When Erin discovers that a small desert community of working-class families is subject to toxic groundwater contamination, she becomes their champion: St. Erin in a Wonderbra, stiletto heels, and skin-tight skirts. Roberts’ hemlines haven’t been this short since Pretty Woman (1990), another Cinderella story now being retold like A Civil Action. This plot, however, is based on an actual 1993-96 California lawsuit. But director Steven Soderbergh gets to deploy his star as both sex symbol and intrepid paralegal. We laugh at Erin’s wildly inappropriate outfits, while she shrewdly leverages her cleavage to get information from reluctant sources.

Roberts plays the blunt earthiness of her character for all it’s worth. You can’t accuse her of scenery chewing, although the part is certainly overwritten. She’s got the kind of role once assigned to Sally Field: blue-collar, plainspoken decency prevailing against the odds.
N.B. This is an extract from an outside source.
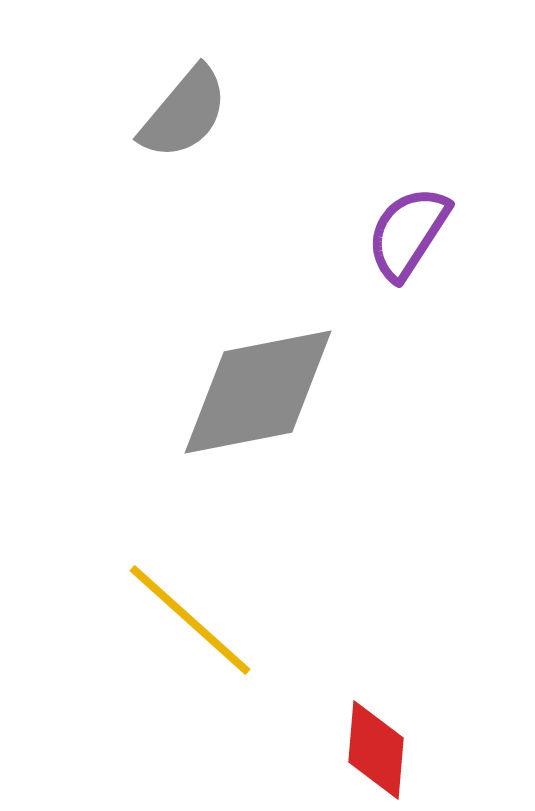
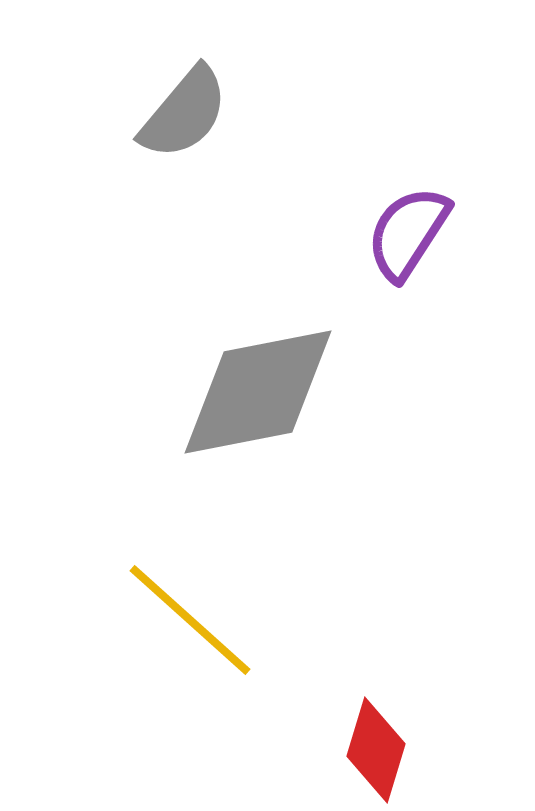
red diamond: rotated 12 degrees clockwise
Erin’s smart white trash, a loose cannon, a spitfire, a firecracker—in other words, the shtick gets tiresome. You wish Soderbergh had cut a few more of her speeches and at least some of the predictable legal roadblocks in this overlong feel-good movie.
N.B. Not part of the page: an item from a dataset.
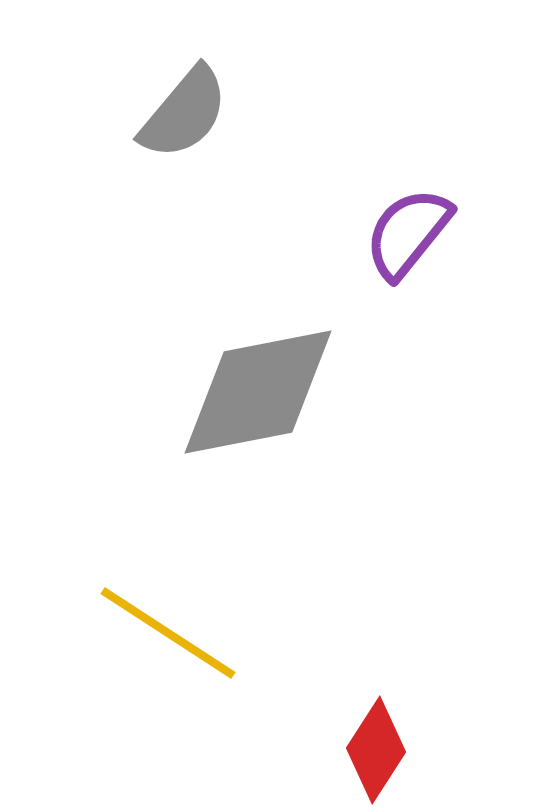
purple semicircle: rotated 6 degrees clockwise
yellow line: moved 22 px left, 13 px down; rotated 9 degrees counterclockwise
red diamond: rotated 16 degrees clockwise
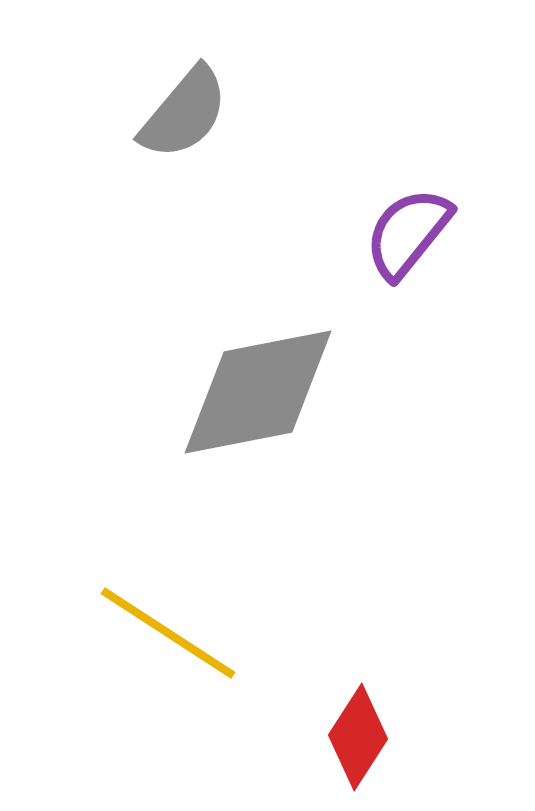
red diamond: moved 18 px left, 13 px up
UNDERNEATH, HOWEVER, Brockovich redeems its inevitable triumphs and clich鳮 For starters, Roberts is at her best in a film where she can snarl, “I’m not talking to you, bitch!” at a condescending co-worker. She’s believable on the attack, not as a victim (recall Sleeping with the Enemy), but also convincing in her moments of self-doubt. Erin becomes so engrossed in her case that she entrusts her children to a gentle biker/ babysitter (the fine Aaron Eckhart of In the Company of Men). When she calls him to hear about her youngest kid’s progress for the day, the anguish of a working mother separated from her child is genuine and affecting.
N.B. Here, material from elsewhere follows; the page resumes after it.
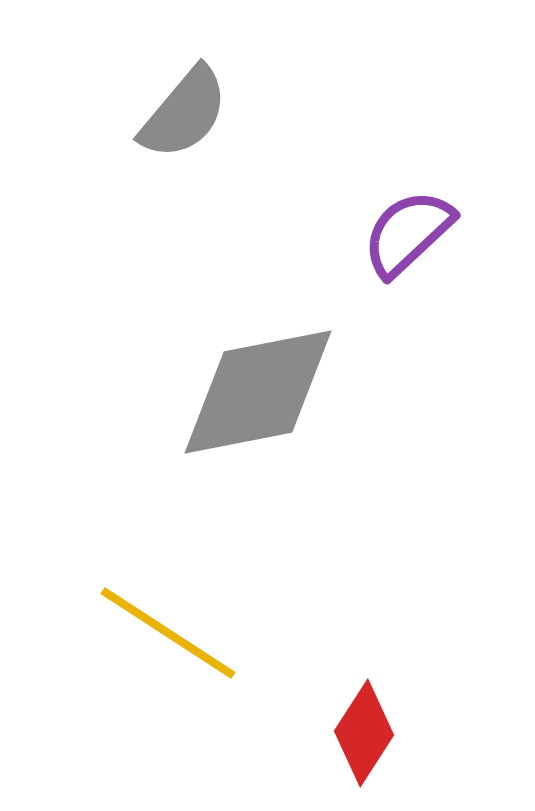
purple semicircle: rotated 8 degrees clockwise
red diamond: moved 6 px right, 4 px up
Since the David-vs.-Goliath outcome of the suit is a given, Soderbergh wisely avoids the usual courtroom table-thumping. In his most conventional mainstream film to date, he slyly identifies Erin with the Andie MacDowell character from his 1989 indie breakthrough sex, lies and videotape. That picture also told the indirect story of one woman’s gradual empowerment, of a heroine who defies expectations and obvious choices in men. Soderbergh also retains much of the handheld camera and studiedly “normal” look of scenes from last year’s underappreciated The Limey, letting the sun wash over bleak locations and ramshackle houses.

Well-made in its details and well-acted in its supporting roles, Brockovich is finally Roberts’ movie. She’s the star who sells the tickets. To her credit, then, she hasn’t insisted—as any star can—on making her character completely victorious or completely likable. Erin’s volatile personality is both her strength and her weakness; she can’t help blurting out what’s on her mind, and her zeal can seem self-righteous and off-putting. Even as we cheer for her, we know she could defeat herself at any moment.